[Chart-based quiz items]
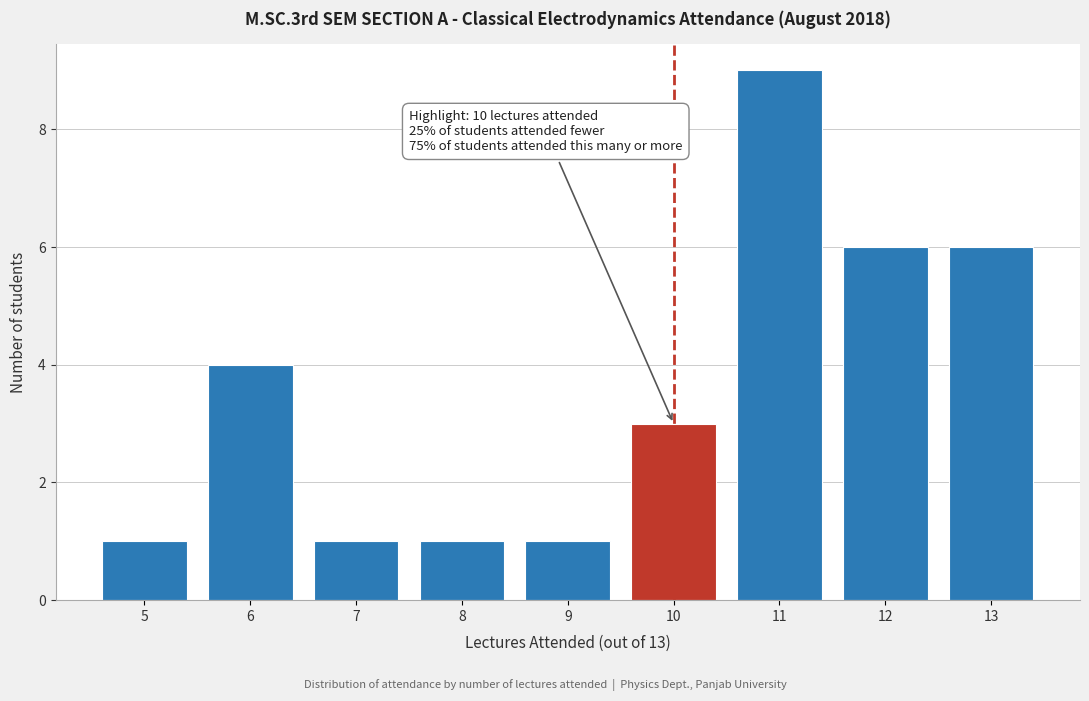

Which range on the x-axis has the tallest bar?

10.5 to 11.5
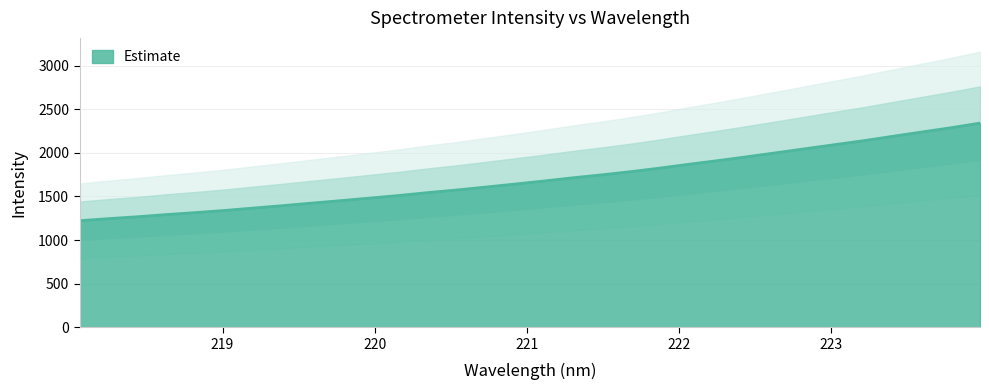

Does the chart have visible grid lines?

Yes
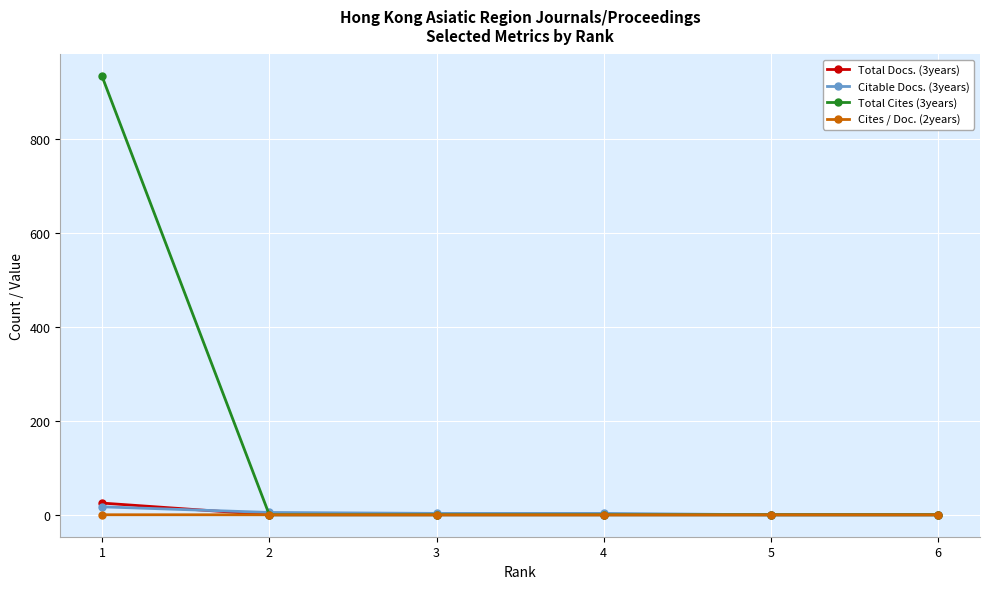

Which series has the largest range (max minus min)?

Total Cites (3years)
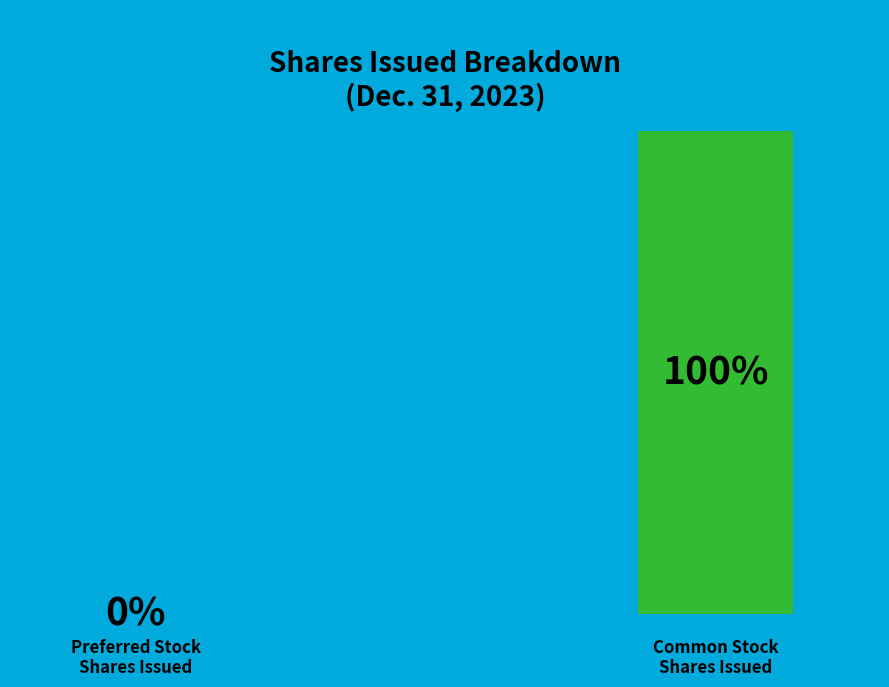

Does any single category account for the majority?

Yes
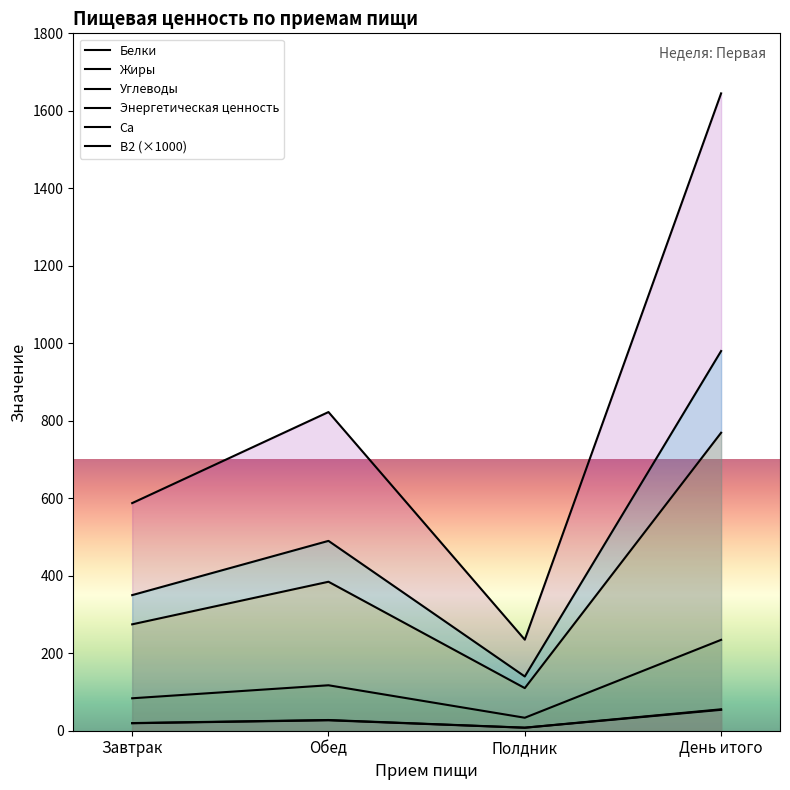

Does the chart have visible grid lines?

No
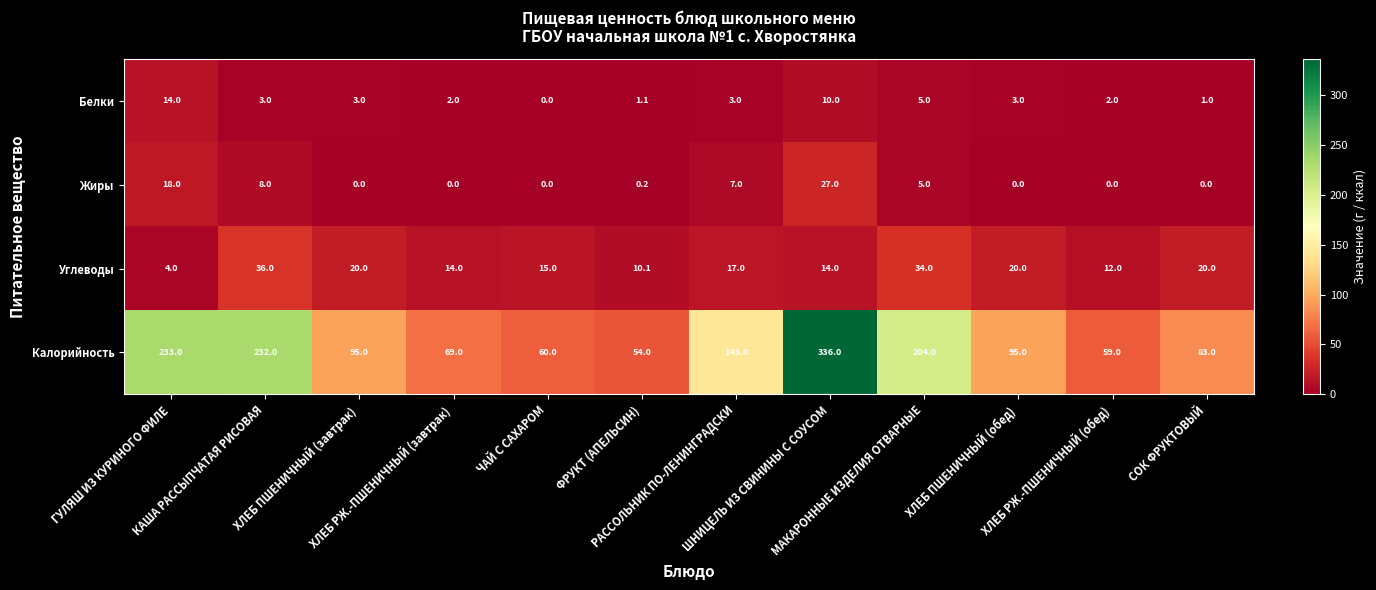

At how many categories does at least one series exceed 182?

4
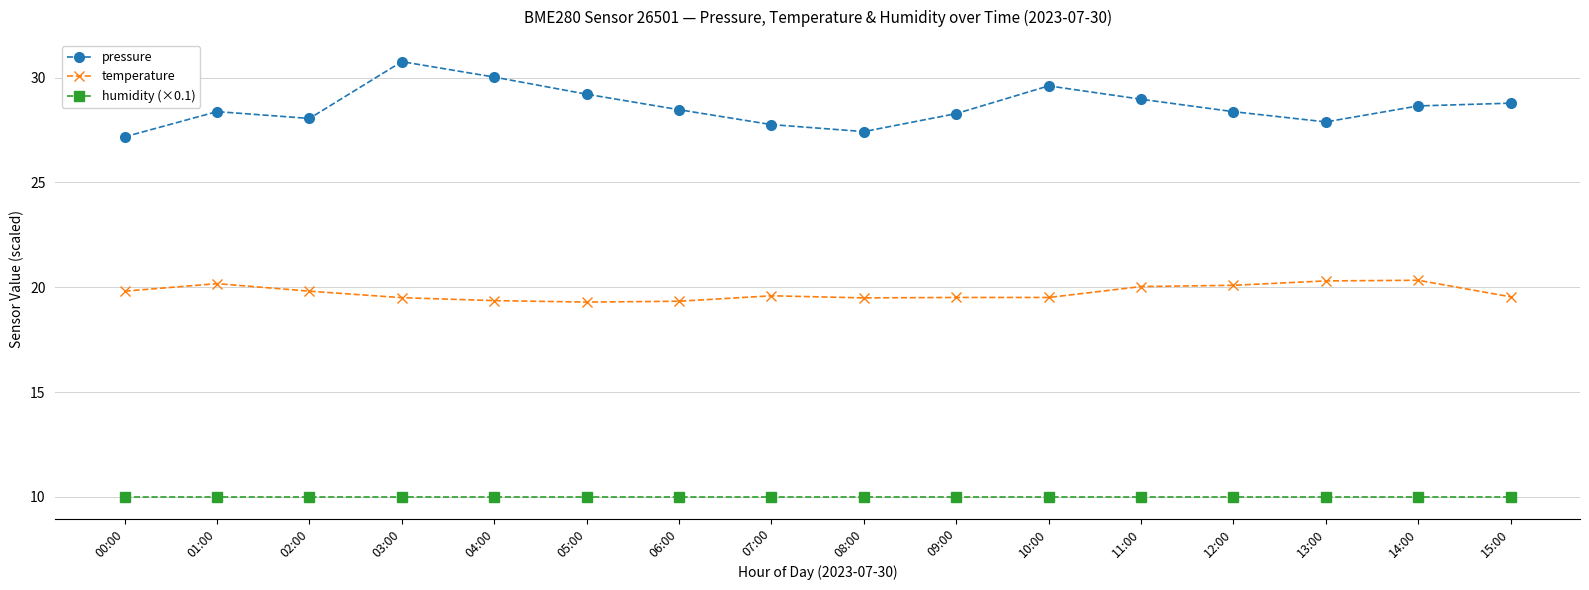

What is the minimum value shown in the chart?

10.0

• _WHAT NEEDS TO BE DONE_: Return every line of the rows above word for word, omitting the pictures.

• _OUTPUT BELOW_:
Which range on the x-axis has the tallest bar?

10.5 to 11.5

Does the chart have visible grid lines?

Yes

Which series has the largest range (max minus min)?

Total Cites (3years)

Does any single category account for the majority?

Yes

Does the chart have visible grid lines?

No

At how many categories does at least one series exceed 182?

4

What is the minimum value shown in the chart?

10.0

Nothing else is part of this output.